Paris-based quantitative asset manager TOBAM and Swedish pension scheme AP1 announced today the launch of new fossil fuel-free strategies for emerging market and global high yield investments.
TOBAM stated that it has begun applying a 100% fossil-fuel free approach to the Anti-Benchmark Emerging Markets Equity and Global High Yield strategies funds, which employ TOBAM’s proprietary Maximum Diversification methodology. According to this new approach, companies with significant involvement in the production, sales or extraction of fossil fuels such as coal, coal power generation, oil and gas, are excluded from the investment universes of both strategies.
TOBAM’s Maximum Diversification methodology aims to generate returns through improved beta exposure, by utilizing superior diversification methods relative to typical market cap-weighted strategies. The approach maximizes the degree of diversification when selecting the weighting of assets in the portfolio allocation process, to produce a portfolio designed to access risk premium evenly from all the effective independent sources of risk available in the market at any given time.
TOBAM stated that the fossil-free focus also aligns with the firm’s long-term, research driven investment view and its long-held sustainability beliefs which notably includes the application of a systematic carbon footprint reduction across all TOBAM’s portfolios and enhanced engagement.
Tatjana Puhan, Managing Director and Deputy CIO at TOBAM said:
“The further integration of ESG into our investment process while preserving the integrity of our approach is a significant achievement. Our research indicates that excluding assets involved in fossil fuel activities, does not significantly affect the profile of our approach in terms of performance, volatility, drawdowns, or the diversification benefit characteristics as measured by the Diversification Ratio.
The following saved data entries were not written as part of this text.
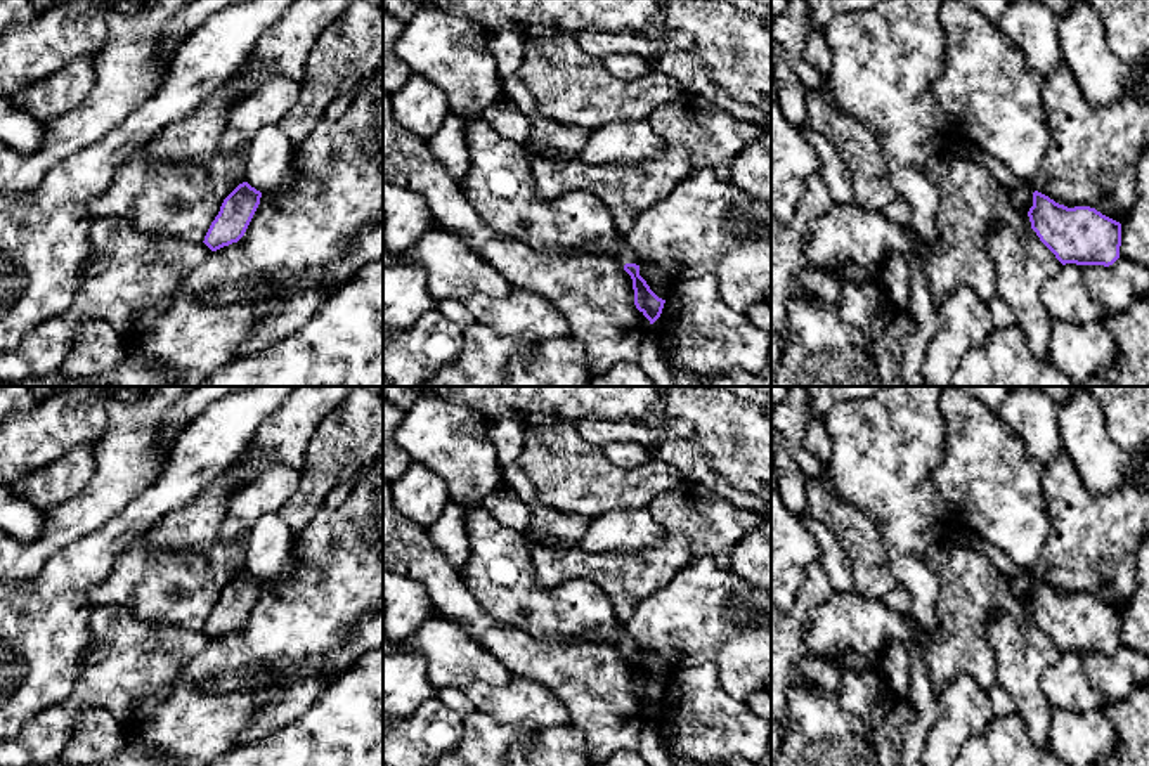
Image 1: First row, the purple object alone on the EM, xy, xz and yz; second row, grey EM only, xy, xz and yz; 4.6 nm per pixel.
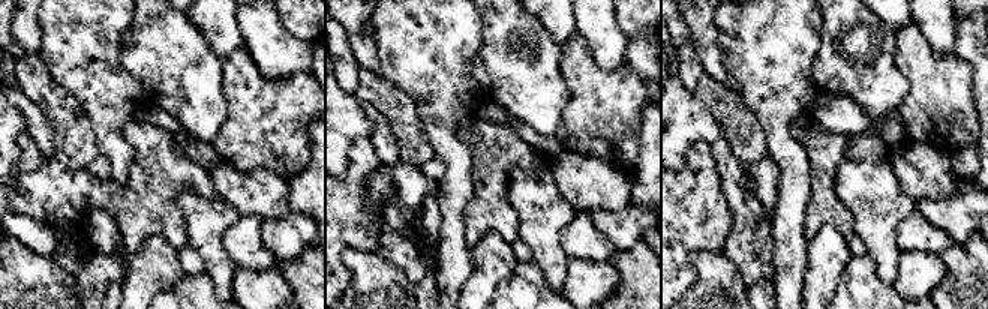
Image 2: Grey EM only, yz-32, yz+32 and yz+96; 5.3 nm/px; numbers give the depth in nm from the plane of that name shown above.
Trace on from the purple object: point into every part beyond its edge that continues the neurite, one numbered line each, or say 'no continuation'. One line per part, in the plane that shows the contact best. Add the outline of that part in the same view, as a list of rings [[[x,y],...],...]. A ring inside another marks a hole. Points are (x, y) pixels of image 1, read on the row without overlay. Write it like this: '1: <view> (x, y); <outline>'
1: xz (626, 643); [[[617,620],[615,629],[617,629],[617,638],[619,638],[617,648],[619,648],[620,655],[624,657],[626,652],[639,653],[638,645],[634,643],[634,639],[629,636],[629,633],[626,629],[626,622]]]

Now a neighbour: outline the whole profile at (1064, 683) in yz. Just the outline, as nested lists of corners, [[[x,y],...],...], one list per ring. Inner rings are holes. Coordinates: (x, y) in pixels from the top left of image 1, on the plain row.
[[[1076,652],[1061,653],[1059,660],[1043,672],[1040,685],[1054,709],[1088,714],[1104,705],[1102,695],[1083,671],[1081,653]]]

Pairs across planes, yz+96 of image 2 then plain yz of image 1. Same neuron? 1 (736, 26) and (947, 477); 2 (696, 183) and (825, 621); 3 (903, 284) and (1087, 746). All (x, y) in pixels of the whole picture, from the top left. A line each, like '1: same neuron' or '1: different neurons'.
1: different neurons
2: different neurons
3: same neuron

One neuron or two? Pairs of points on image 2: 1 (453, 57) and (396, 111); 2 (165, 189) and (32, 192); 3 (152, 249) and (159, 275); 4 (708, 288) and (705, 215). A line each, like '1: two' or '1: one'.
1: two
2: one
3: one
4: two

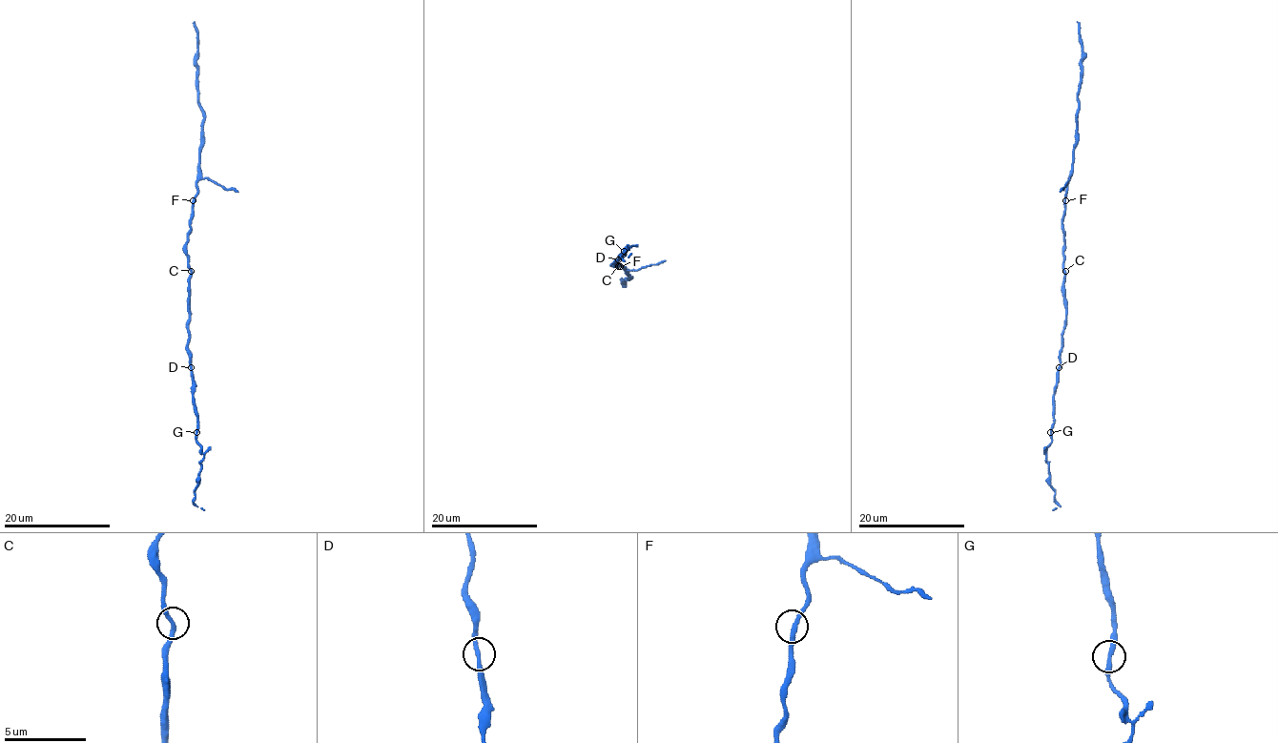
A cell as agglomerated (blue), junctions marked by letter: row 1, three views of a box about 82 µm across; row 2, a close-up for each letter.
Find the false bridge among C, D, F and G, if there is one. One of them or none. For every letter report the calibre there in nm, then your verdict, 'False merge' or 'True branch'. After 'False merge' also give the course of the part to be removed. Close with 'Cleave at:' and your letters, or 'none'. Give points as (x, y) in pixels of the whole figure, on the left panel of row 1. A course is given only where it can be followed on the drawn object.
C: Thickness 260 nm. True branch
D: Thickness 240 nm. True branch
F: Thickness 260 nm. True branch
G: Thickness 260 nm. False merge. Course of the part to remove: (196, 432), (203, 461), (193, 502), (204, 509)
Cleave at: G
“Most interestingly our research has demonstrated that risk exposures remain virtually unchanged. This is one of the core properties of the Maximum Diversification approach: its capability to remain evenly exposed across all effective independent sources of risk available in the market.”
Majdi Chammas and Tina Rönnholm, External Partnerships and Innovation at AP1 said:
“We believe this initiative represents a real milestone, with TOBAM’s analysis clearly demonstrating that ESG can be incorporated via a systematic approach in vastly different asset classes, without sacrificing returns or the nature of an underlying investment thesis. This approach aligns perfectly with AP1’s commitments to both supporting sustainable development and secure optimal investment returns for the benefit of our scheme’s members.
“We have been invested in the Maximum Diversification strategy for many years. This new development reconfirms the robustness of the approach.”